Items from a data source:
- - - - - - -
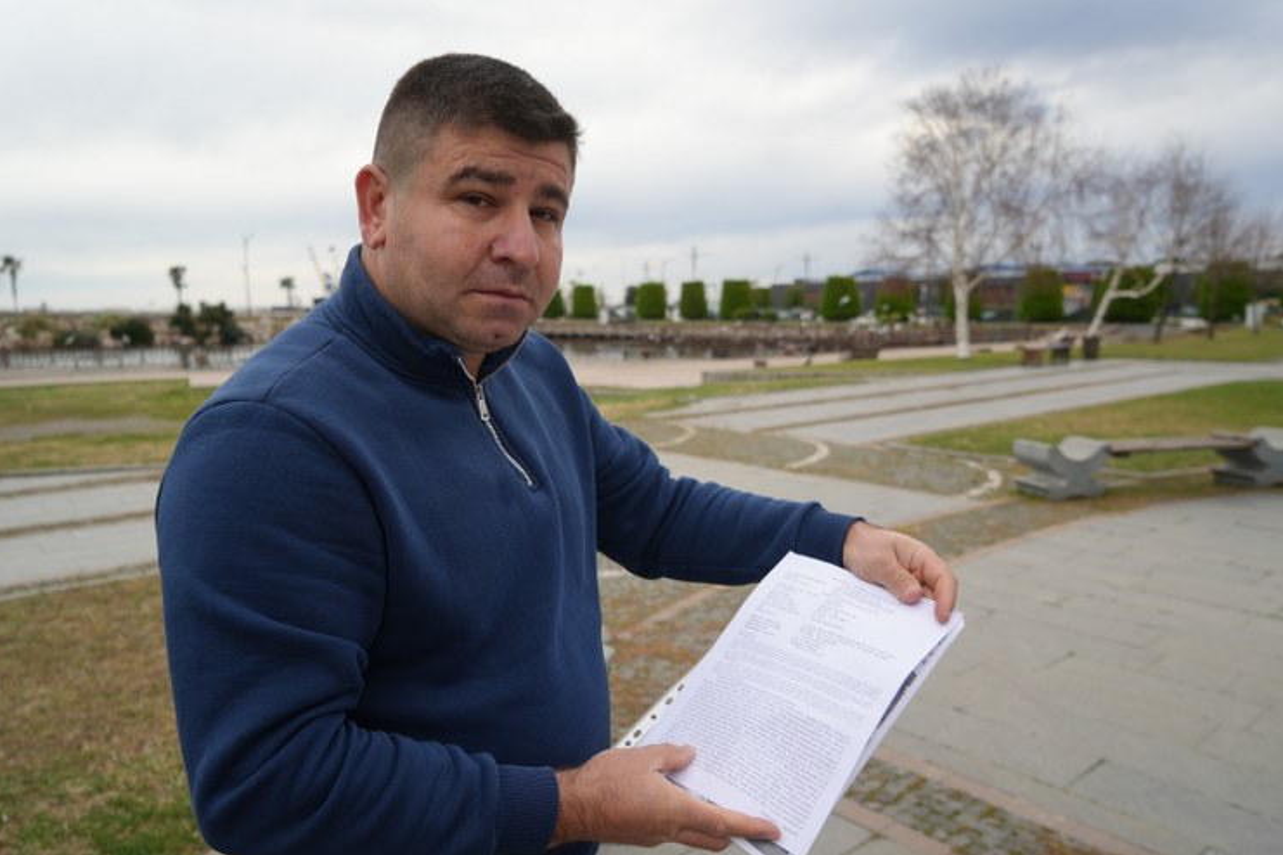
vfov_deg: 47.9
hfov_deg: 67.4
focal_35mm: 27
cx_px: 620
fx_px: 962
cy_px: 446
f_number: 4.5
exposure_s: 1/250
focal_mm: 25
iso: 100
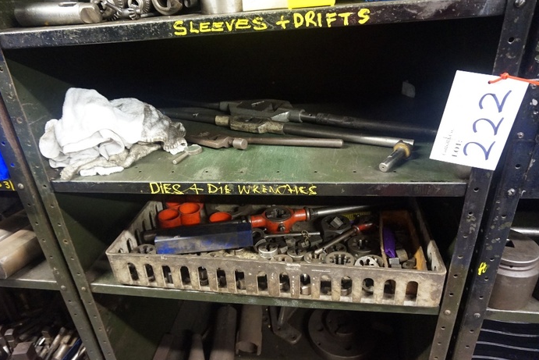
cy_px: 174
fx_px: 374
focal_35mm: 25
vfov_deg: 51.3
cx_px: 259
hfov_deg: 71.5
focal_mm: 16
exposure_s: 1/20
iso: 3200
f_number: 3.5
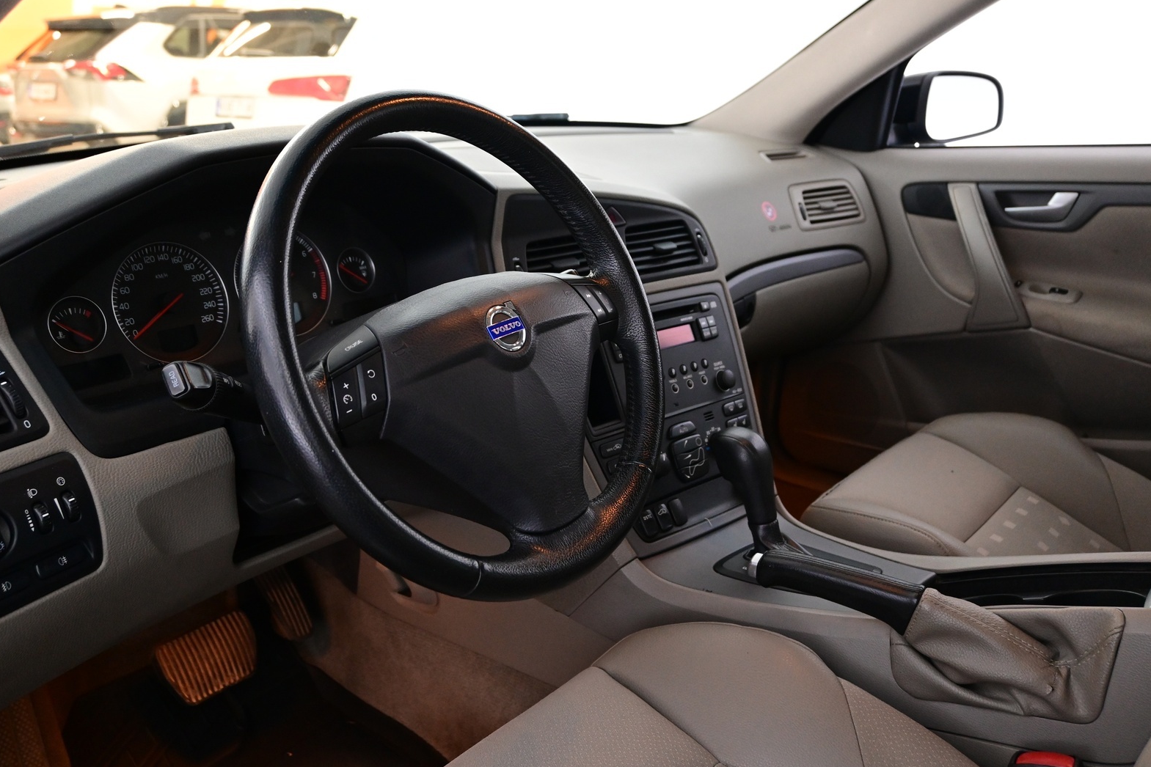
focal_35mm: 33
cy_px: 381
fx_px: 1040
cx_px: 576
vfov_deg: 40.5
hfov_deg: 57.9
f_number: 4
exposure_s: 1/30
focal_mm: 21
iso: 2000
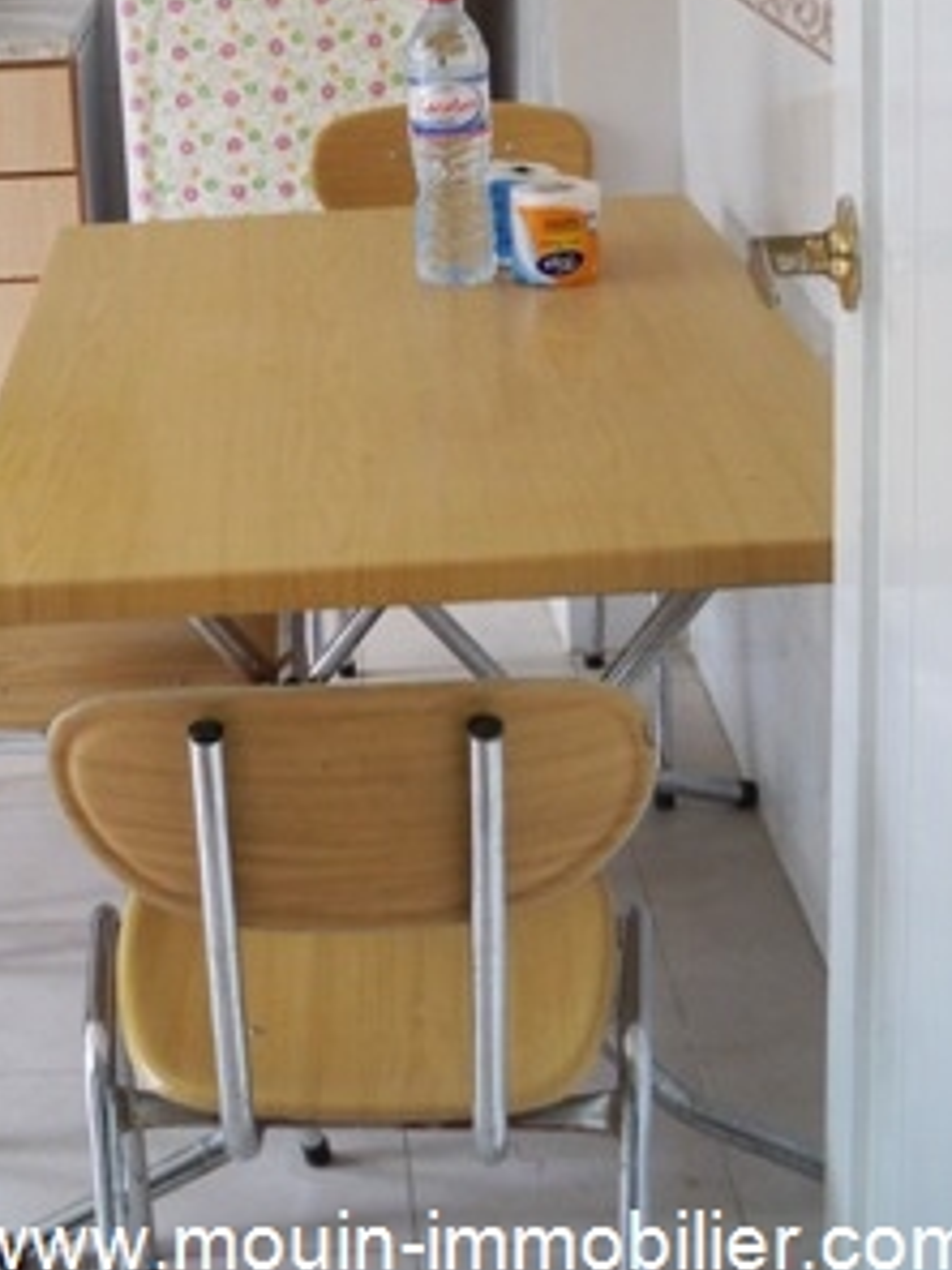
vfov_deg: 29.6
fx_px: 2310
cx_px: 150
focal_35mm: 63
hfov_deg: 22.9
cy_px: 148
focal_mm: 6.3
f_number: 3.1
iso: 160
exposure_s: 1/60
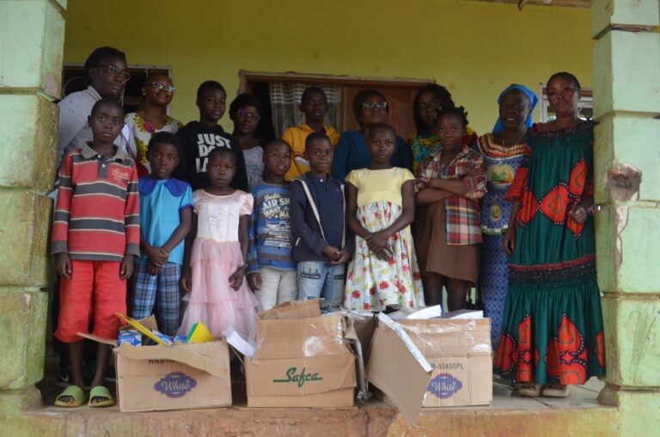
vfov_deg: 36.7
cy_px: 218
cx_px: 330
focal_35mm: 36
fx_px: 659
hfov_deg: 53.2
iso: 400
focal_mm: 24
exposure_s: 1/125
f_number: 5.6
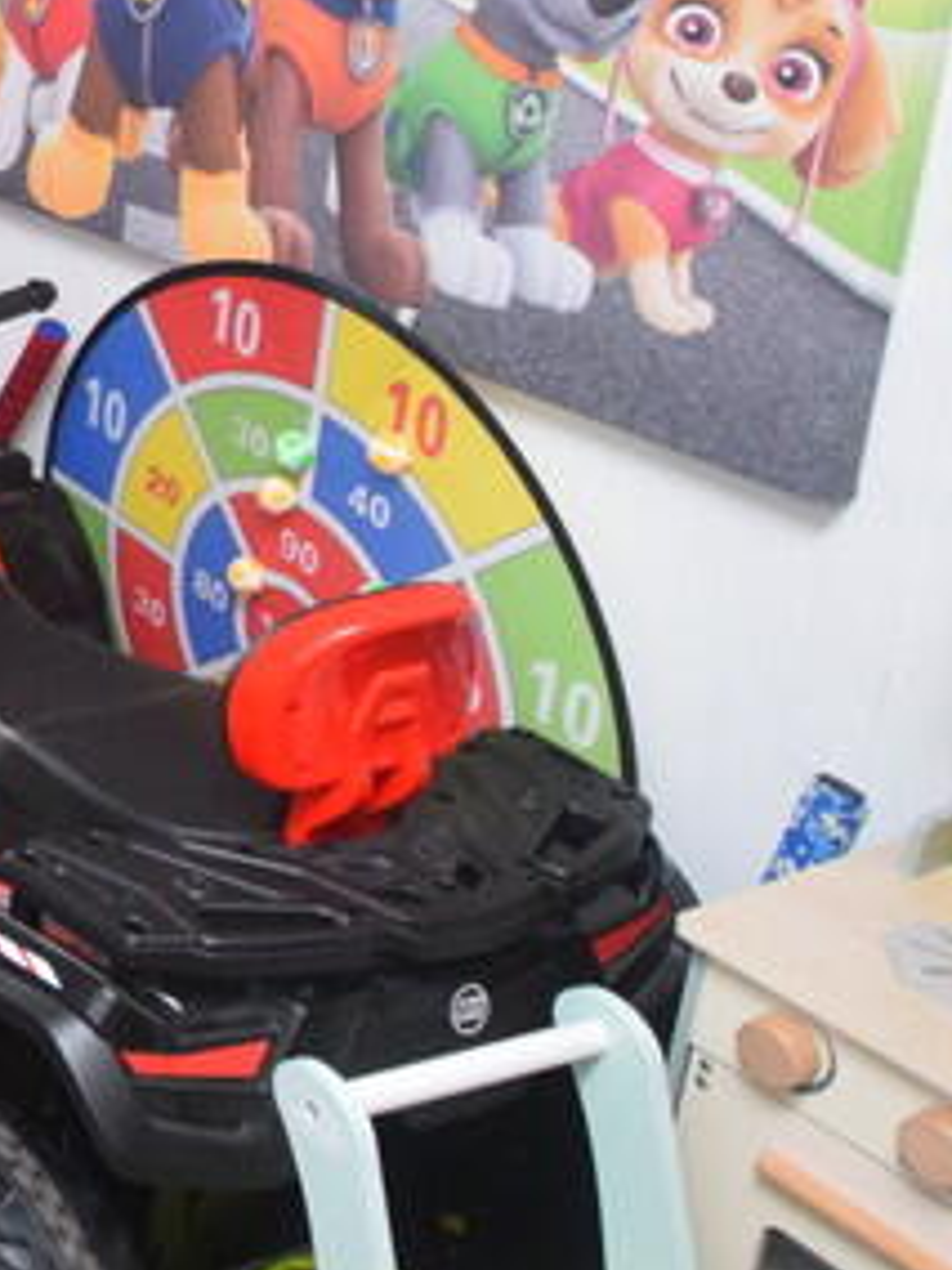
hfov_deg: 20.9
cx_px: -688
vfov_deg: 35.2
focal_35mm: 52
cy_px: 195
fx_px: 1907
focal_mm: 10
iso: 1800
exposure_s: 1/60
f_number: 4.5
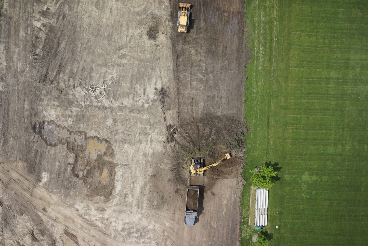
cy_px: 123
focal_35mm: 35
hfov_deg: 54.4
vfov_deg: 37.9
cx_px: 184
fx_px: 358
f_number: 5.6
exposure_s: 1/640
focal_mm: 35
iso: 100
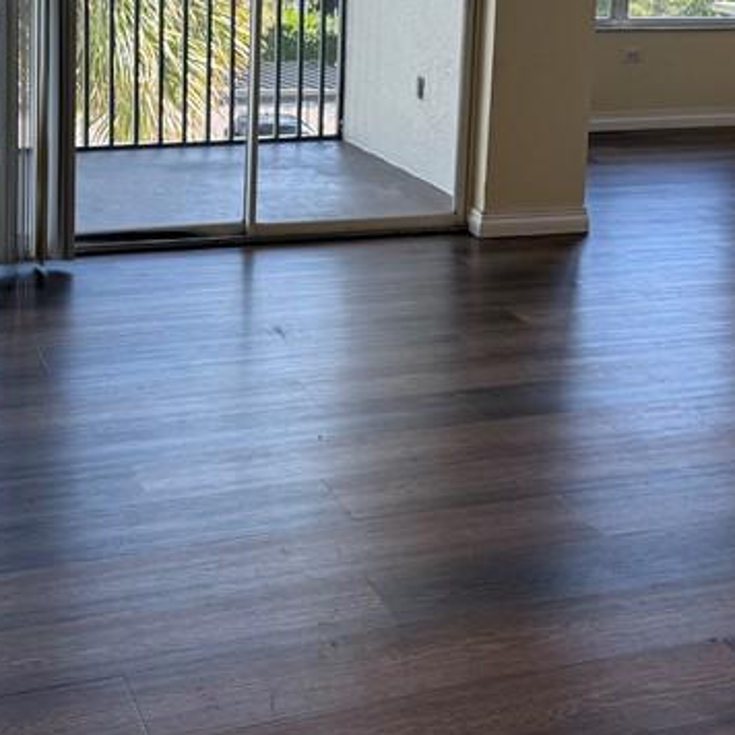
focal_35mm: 61
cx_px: 417
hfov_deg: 28.1
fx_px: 1465
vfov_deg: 27.2
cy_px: 83
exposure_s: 1/361
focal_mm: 6.76
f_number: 1.78
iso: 100
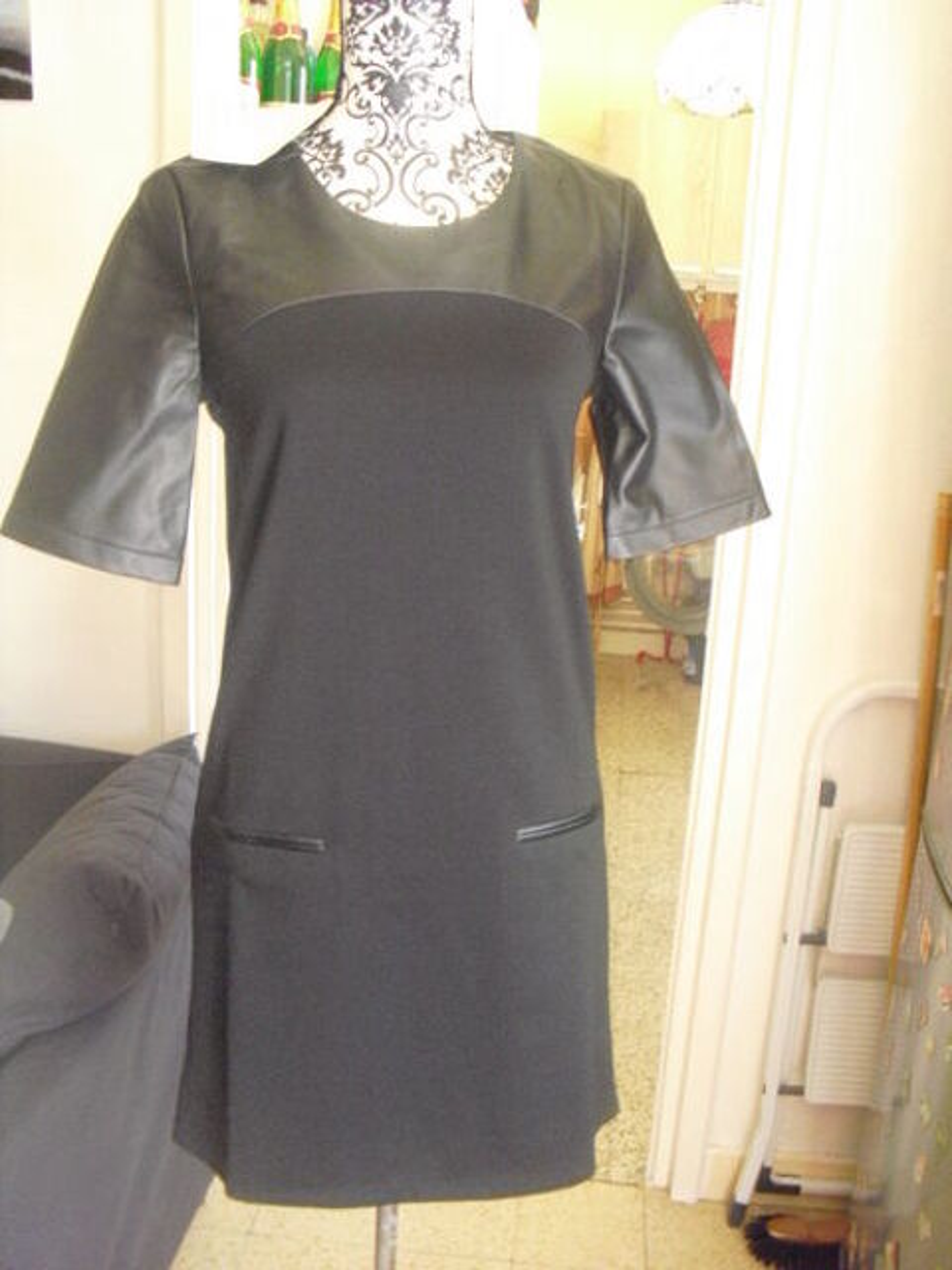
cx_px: 476
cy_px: 635
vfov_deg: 51.4
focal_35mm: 36
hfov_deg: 39.7
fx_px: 1320
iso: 800
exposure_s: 1/15
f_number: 3.1
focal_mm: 6.3
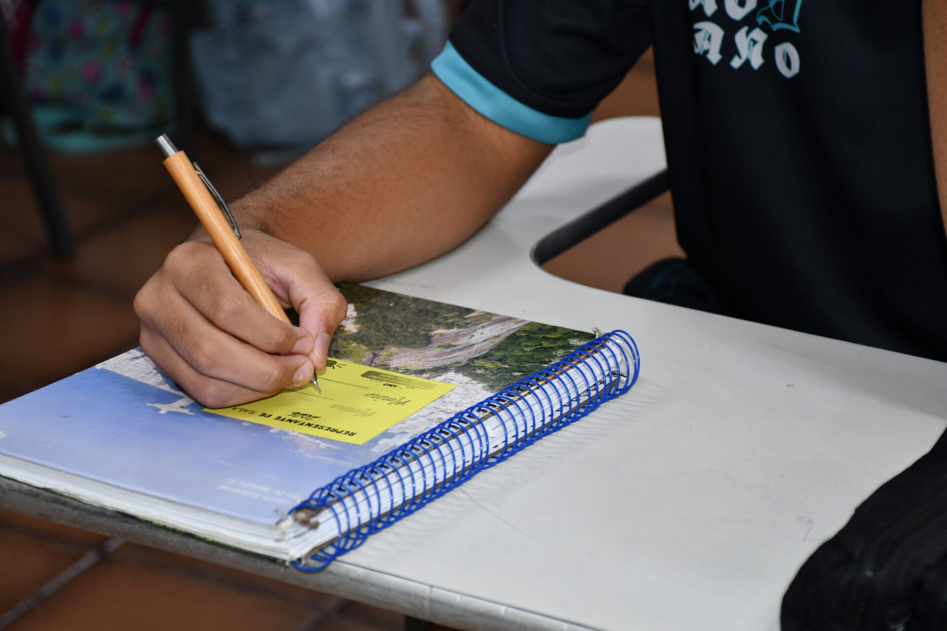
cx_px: 474
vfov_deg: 13.0
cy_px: 316
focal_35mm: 105
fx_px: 2762
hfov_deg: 19.5
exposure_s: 1/60
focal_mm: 70
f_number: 5
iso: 500
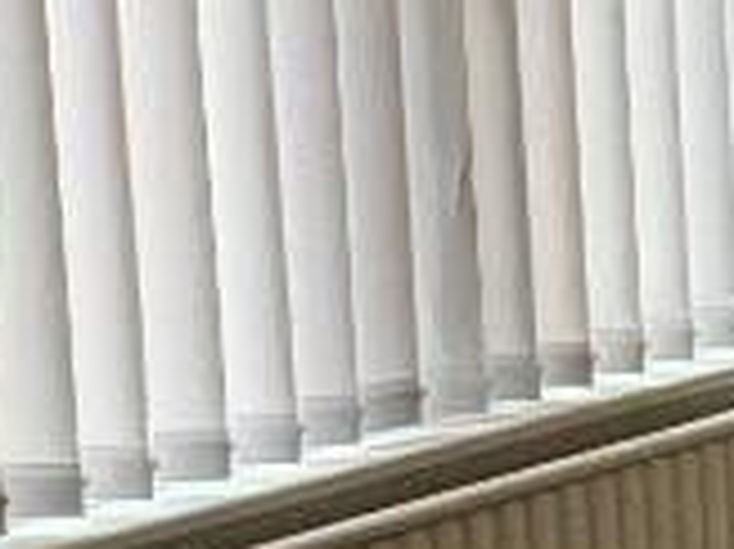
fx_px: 1865
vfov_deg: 16.3
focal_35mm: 88
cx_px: 1126
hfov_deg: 19.3
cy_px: -36
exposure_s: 1/50
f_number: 2.2
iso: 250
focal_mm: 2.22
- - - - - - -
Please copy every entry exactly, without the pictures.

### [SOLUTION TO THE PROBLEM]
vfov_deg: 47.9
hfov_deg: 67.4
focal_35mm: 27
cx_px: 620
fx_px: 962
cy_px: 446
f_number: 4.5
exposure_s: 1/250
focal_mm: 25
iso: 100
cy_px: 174
fx_px: 374
focal_35mm: 25
vfov_deg: 51.3
cx_px: 259
hfov_deg: 71.5
focal_mm: 16
exposure_s: 1/20
iso: 3200
f_number: 3.5
focal_35mm: 33
cy_px: 381
fx_px: 1040
cx_px: 576
vfov_deg: 40.5
hfov_deg: 57.9
f_number: 4
exposure_s: 1/30
focal_mm: 21
iso: 2000
vfov_deg: 29.6
fx_px: 2310
cx_px: 150
focal_35mm: 63
hfov_deg: 22.9
cy_px: 148
focal_mm: 6.3
f_number: 3.1
iso: 160
exposure_s: 1/60
vfov_deg: 36.7
cy_px: 218
cx_px: 330
focal_35mm: 36
fx_px: 659
hfov_deg: 53.2
iso: 400
focal_mm: 24
exposure_s: 1/125
f_number: 5.6
hfov_deg: 20.9
cx_px: -688
vfov_deg: 35.2
focal_35mm: 52
cy_px: 195
fx_px: 1907
focal_mm: 10
iso: 1800
exposure_s: 1/60
f_number: 4.5
cy_px: 123
focal_35mm: 35
hfov_deg: 54.4
vfov_deg: 37.9
cx_px: 184
fx_px: 358
f_number: 5.6
exposure_s: 1/640
focal_mm: 35
iso: 100
focal_35mm: 61
cx_px: 417
hfov_deg: 28.1
fx_px: 1465
vfov_deg: 27.2
cy_px: 83
exposure_s: 1/361
focal_mm: 6.76
f_number: 1.78
iso: 100
cx_px: 476
cy_px: 635
vfov_deg: 51.4
focal_35mm: 36
hfov_deg: 39.7
fx_px: 1320
iso: 800
exposure_s: 1/15
f_number: 3.1
focal_mm: 6.3
cx_px: 474
vfov_deg: 13.0
cy_px: 316
focal_35mm: 105
fx_px: 2762
hfov_deg: 19.5
exposure_s: 1/60
focal_mm: 70
f_number: 5
iso: 500
fx_px: 1865
vfov_deg: 16.3
focal_35mm: 88
cx_px: 1126
hfov_deg: 19.3
cy_px: -36
exposure_s: 1/50
f_number: 2.2
iso: 250
focal_mm: 2.22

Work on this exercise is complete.